══ Given passage ══
BACKGROUND OF THE INVENTION

Previously known presses of the above-mentioned type include a press that is constituted in a manner disclosed in Japanese Patent Application Laying-Open No. 2002-224889, for example. That is, a pressing member is slidably supported by a support to move up and down in order to press a workpiece, the pressing member being coupled through a crankshaft to a flywheel rotatably coupled to a motor, so that the pressing member is driven up and down by the rotational driving force of the motor through the flywheel and the crankshaft.
There is also another press that is constituted in a manner disclosed in Japanese Patent Application Laying-Open No. 8-174097. That is, an upper turret (which corresponds to a pressing member) slidably supported by a support to move up and down and including a punch for punching out a workpiece is driven up and down by a hydraulic cylinder, and a flywheel is attached to the driving shaft of an inclined plane variable capacity hydraulic pump that applies pressure to the hydraulic cylinder, which flywheel is driven by a motor via a belt.
Further, a press has been also known heretofore that utilizes a pneumatic cylinder as an alternative to the hydraulic cylinder.
In these known presses, the inertia of the flywheel is utilized to level out the fluctuations in the rotational speed of the motor, as well as to accumulate the rotational energy to carry out predetermined press works reliably. The motor for rotationally driving the heavy flywheel, however, generates very large noise and vibration, and thus being one of the causes of working environment deterioration.
═══
══ Data listing ══
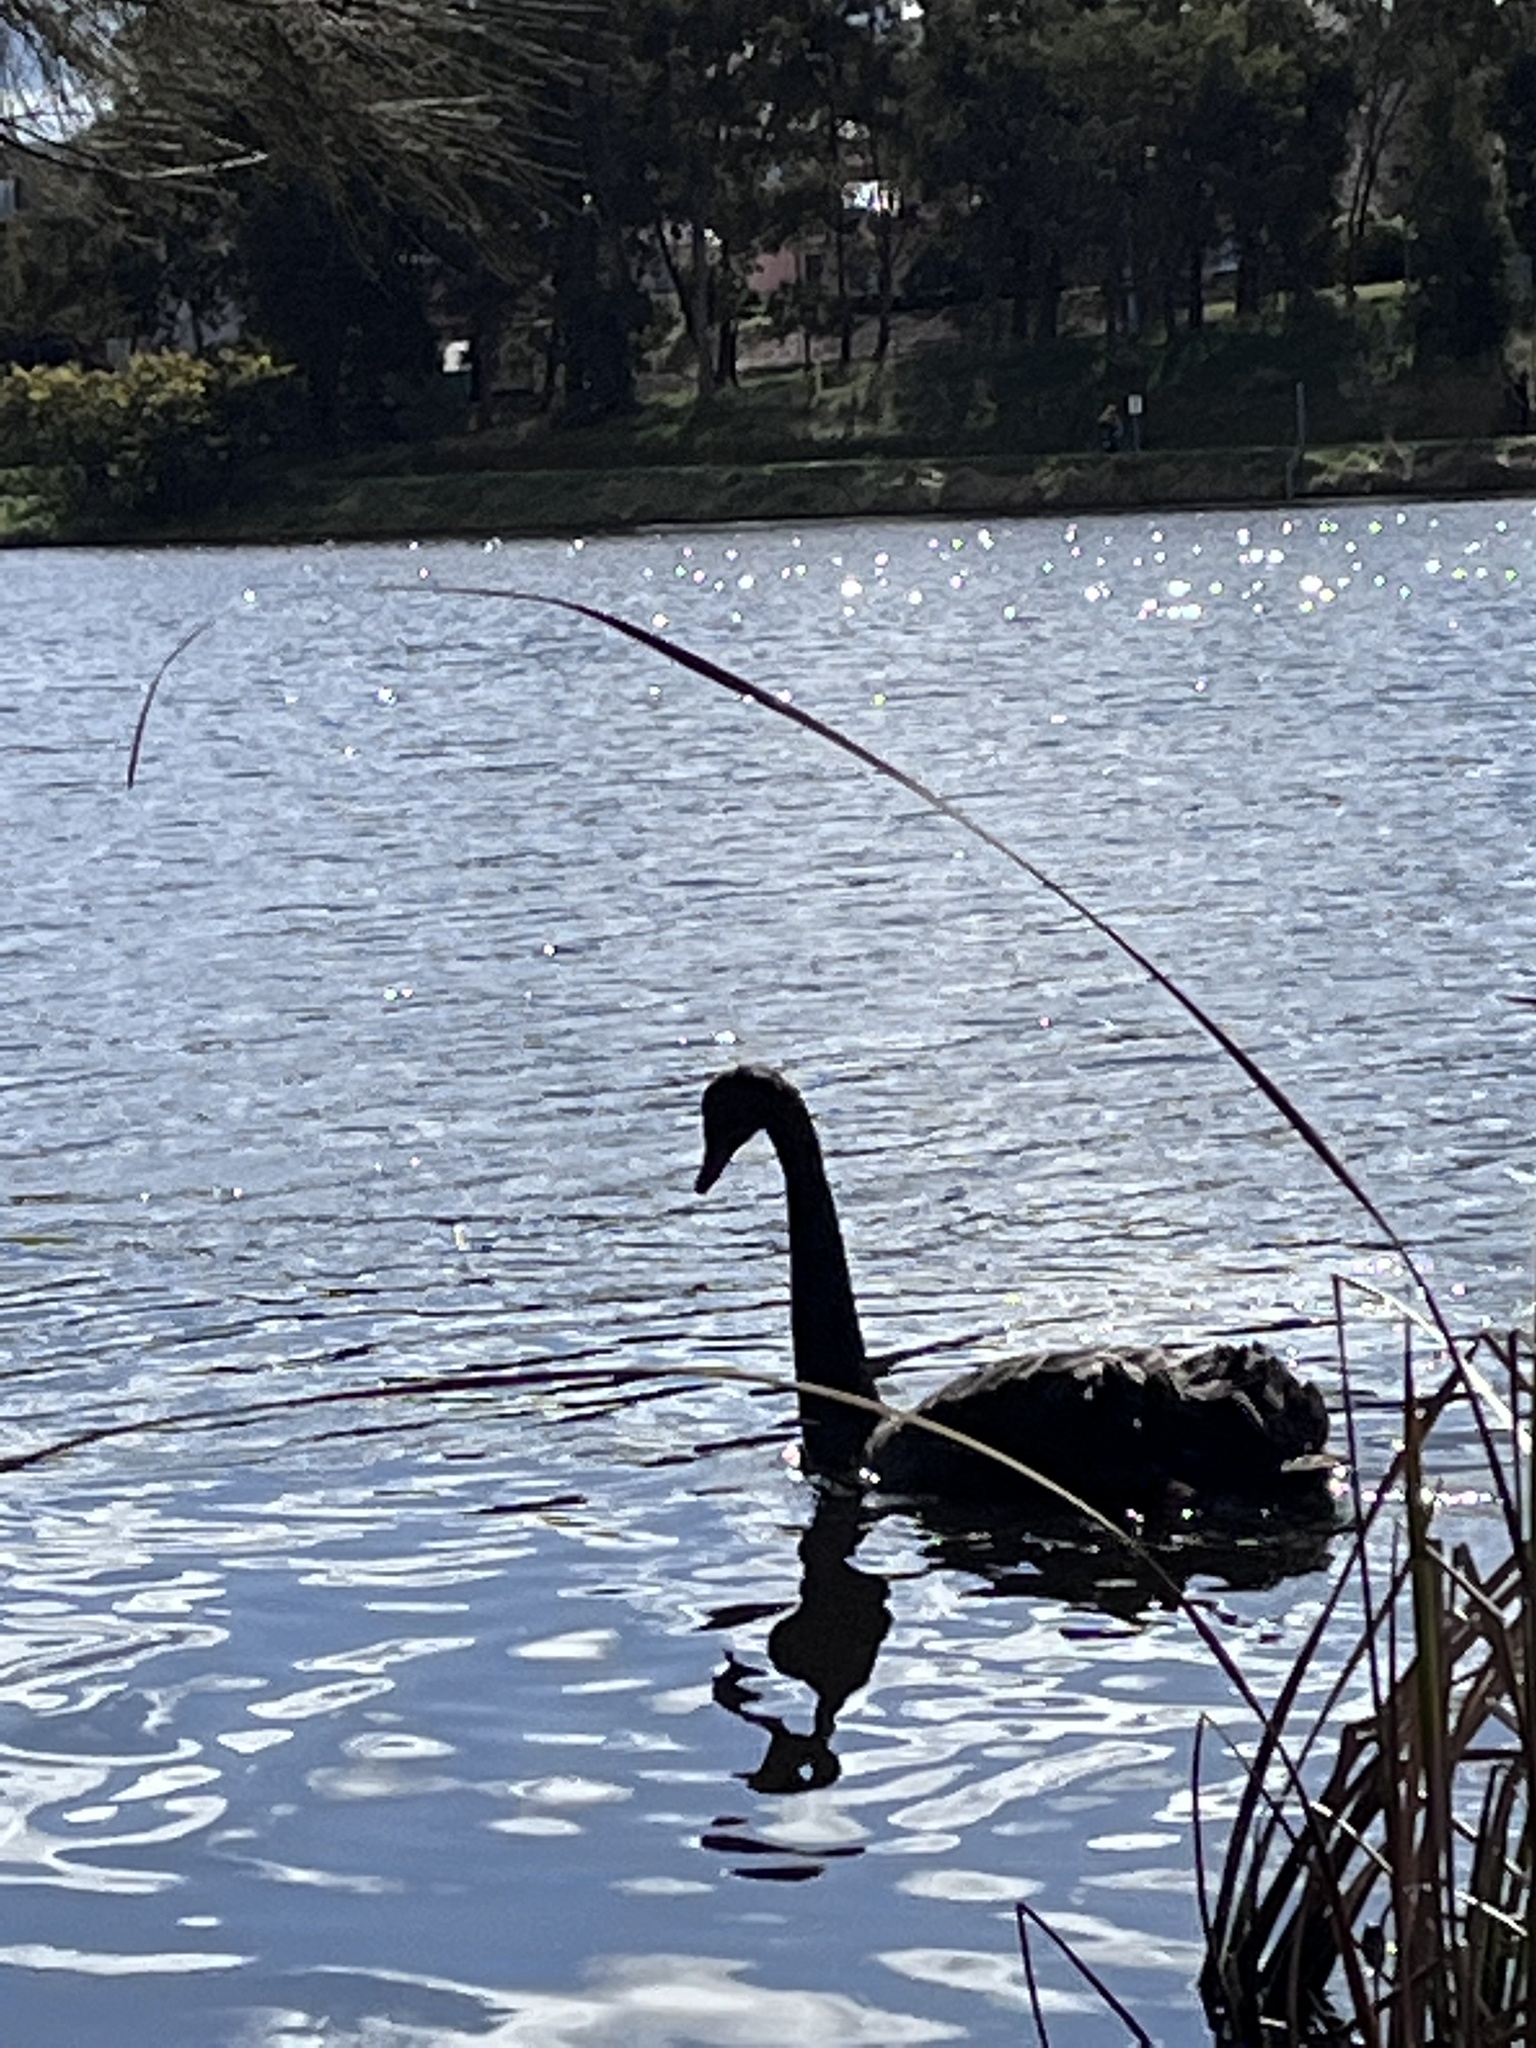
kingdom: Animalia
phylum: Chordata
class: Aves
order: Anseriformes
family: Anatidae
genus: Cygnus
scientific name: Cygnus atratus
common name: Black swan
═══
→ **Required task**:
Update the passage on presses from "Further, a press" through "working environment deterioration.", replacing "pneumatic cylinder" with "air cylinder".

→ **Correct result**:
Further, a press has been also known heretofore that utilizes a air cylinder as an alternative to the hydraulic cylinder.
In these known presses, the inertia of the flywheel is utilized to level out the fluctuations in the rotational speed of the motor, as well as to accumulate the rotational energy to carry out predetermined press works reliably. The motor for rotationally driving the heavy flywheel, however, generates very large noise and vibration, and thus being one of the causes of working environment deterioration.